ICC: A question of credibility
GAMBIA has withdrawn from the International Criminal Court. Announcing the decision on Tuesday, the West African country accused The Hague-based tribunal of “persecution and humiliation of people of color, especially Africans.” Earlier this month, two other African countries, South Africa and Burundi, had announced the decision to leave the institution. Namibia and Kenya may follow suit, sparking fears of an African exodus from a court set up to try the world’s worst crimes.
The court’s chief prosecutor Fatou Bensouda is a former Gambian justice minister. Sidiki Kaba, to be endorsed as president of the assembly of member countries that will gather on Dec. 8, is Senegal’s justice minister. But the charge that the court is biased against Africa can’t be dismissed out of hand. Nine of 10 active court investigations are in Africa, the only exception being Georgia. The only two men the court has convicted so far also happen to be African, both Congolese warlords. Up to now, the only political leaders who have faced war crimes trials since World War II are those who fell foul of the West — and in particular, the US.

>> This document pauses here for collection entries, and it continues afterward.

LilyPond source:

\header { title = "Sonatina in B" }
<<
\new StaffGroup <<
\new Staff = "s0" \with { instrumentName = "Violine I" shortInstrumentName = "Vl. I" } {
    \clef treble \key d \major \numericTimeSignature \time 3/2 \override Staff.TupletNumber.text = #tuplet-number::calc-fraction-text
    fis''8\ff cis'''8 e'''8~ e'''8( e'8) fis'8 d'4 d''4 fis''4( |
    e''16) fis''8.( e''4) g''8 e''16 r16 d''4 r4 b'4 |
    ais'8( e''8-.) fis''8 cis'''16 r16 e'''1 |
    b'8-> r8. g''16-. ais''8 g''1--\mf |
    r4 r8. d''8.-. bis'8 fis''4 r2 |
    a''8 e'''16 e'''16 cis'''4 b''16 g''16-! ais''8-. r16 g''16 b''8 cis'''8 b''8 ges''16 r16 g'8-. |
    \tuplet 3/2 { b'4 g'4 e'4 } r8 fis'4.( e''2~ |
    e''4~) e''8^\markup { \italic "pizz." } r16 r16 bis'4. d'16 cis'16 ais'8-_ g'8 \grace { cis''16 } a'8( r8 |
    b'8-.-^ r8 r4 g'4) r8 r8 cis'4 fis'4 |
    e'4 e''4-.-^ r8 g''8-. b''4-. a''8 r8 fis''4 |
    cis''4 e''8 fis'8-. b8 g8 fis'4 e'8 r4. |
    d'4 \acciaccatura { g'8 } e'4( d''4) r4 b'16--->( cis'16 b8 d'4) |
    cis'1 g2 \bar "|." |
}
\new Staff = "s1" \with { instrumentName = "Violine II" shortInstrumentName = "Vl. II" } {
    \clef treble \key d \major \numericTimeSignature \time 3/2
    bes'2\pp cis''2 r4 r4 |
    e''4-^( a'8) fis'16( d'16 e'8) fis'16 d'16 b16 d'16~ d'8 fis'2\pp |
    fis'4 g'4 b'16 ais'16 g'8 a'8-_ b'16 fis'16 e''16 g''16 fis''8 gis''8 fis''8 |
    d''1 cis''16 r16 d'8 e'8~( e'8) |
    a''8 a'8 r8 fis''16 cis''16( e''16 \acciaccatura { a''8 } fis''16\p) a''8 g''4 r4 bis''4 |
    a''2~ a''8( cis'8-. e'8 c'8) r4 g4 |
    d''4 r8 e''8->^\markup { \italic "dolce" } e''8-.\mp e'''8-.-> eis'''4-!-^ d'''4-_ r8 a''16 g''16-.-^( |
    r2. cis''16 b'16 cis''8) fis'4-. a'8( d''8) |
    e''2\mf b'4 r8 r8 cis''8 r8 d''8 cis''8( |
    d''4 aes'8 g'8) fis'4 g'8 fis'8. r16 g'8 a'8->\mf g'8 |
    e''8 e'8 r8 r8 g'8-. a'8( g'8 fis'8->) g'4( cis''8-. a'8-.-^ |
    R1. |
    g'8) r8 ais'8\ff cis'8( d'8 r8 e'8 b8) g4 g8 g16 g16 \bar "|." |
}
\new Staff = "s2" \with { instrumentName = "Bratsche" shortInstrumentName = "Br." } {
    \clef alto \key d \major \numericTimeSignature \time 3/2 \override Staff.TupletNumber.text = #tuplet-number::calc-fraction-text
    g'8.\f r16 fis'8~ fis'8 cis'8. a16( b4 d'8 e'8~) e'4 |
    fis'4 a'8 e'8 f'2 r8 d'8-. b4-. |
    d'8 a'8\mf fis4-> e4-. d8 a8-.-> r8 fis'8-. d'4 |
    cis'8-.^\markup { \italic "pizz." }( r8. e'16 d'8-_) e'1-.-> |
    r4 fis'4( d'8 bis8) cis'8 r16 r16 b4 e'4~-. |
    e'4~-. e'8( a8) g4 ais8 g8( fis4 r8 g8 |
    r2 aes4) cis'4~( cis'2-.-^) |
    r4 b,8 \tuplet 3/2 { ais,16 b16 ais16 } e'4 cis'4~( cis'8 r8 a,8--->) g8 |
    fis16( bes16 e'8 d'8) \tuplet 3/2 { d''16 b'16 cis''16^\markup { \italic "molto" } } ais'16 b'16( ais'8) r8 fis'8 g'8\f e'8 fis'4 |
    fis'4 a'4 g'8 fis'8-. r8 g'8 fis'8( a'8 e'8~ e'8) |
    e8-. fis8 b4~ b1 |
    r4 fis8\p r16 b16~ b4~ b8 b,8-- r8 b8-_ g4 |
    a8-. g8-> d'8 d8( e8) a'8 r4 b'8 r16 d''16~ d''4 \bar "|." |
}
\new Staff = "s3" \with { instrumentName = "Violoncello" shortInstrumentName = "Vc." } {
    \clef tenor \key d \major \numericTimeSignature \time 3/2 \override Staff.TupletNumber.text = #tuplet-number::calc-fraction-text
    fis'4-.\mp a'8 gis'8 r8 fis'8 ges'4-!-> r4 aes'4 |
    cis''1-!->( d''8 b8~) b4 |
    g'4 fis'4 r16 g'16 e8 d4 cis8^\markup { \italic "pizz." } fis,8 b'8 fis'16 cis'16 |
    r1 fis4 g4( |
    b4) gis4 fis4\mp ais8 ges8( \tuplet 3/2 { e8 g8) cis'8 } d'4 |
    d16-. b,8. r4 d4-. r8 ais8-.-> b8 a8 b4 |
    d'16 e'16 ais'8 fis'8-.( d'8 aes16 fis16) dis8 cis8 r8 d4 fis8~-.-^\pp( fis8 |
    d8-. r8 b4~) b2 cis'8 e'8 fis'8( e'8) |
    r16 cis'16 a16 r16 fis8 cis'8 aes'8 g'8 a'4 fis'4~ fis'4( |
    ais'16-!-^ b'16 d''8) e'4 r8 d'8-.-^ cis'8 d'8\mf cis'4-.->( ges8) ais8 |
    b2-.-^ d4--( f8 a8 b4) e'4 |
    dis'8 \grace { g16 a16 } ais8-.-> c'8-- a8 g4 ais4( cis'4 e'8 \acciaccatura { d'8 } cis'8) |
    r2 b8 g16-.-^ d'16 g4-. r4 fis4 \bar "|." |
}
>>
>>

By calling the ICC “the International Caucasian Court for the persecution and humiliation of people of color,” Sheriff Bojang, Gambia’s information minister, was only expressing a sentiment widely shared in the continent. He did something more.
To buttress his theme that the court has two yardsticks when it comes to war crimes and crimes against humanity, he singled out the case of Tony Blair, former British prime minister, who, he said, should have been hauled up in The Hague over the 2003 Iraq invasion. Though Bojang did not mention US President George W. Bush in this context, the Nuremberg judgment of 1946 has laid down that “to initiate a war of aggression is the supreme international crime, differing only from other war crimes in that it contains within itself the accumulated evil of the whole.” It was under this judgment that 22 senior Nazi leaders of Germany were prosecuted and punished for war crimes after World War II.
The Rome Statute which established the court has been ratified by 139 countries, 34 of them African. Regrettably, the US is a notable absence. Africa’s support began to waver in 2006, when the court looked into atrocities in Sudan’s Darfur region and, three years later, issued a warrant for the arrest of Sudan’s president, Omar Bashir, charging him with genocide, among other crimes.
Although Gambian move has created fears of an orchestrated boycott of the ICC, this may not happen because of Western pressure or inducements. But even the symbolic withdrawal of some four or five African states will deal a crippling blow to the court’s credibility and prestige. Although US President Bill Clinton did sign the Rome Statute at the fag end of his eight-year term, US Congress has not ratified it for two reasons: First, it will dilute US sovereignty in criminal justice. Secondly, American soldiers might be the subject of “politically motivated or frivolous” prosecutions. But this is a good enough reason for every country to refuse cooperation with the ICC unless we make an exception in the case of US.
Luis Moreno Ocampo, the former ICC chief prosecutor, an Argentinian, had accused South Africa and Burundi of giving leaders on the continent a free hand “to commit genocide.”
He is right, but only partially. He should have raised his voice against and expressed his indignation at those who have allowed a situation where international law is applied inequitably to prevail. Unless this imbalance is redressed, we can’t say that ICC has moved from a lofty idea to a concrete reality. The court’s new $240 million headquarters, ceremonially opened in April by King Willem-Alexander of the Netherlands, may look sparkling and magnificent but those who feel it is housing an institution lacking in moral splendor are not confined to Africa.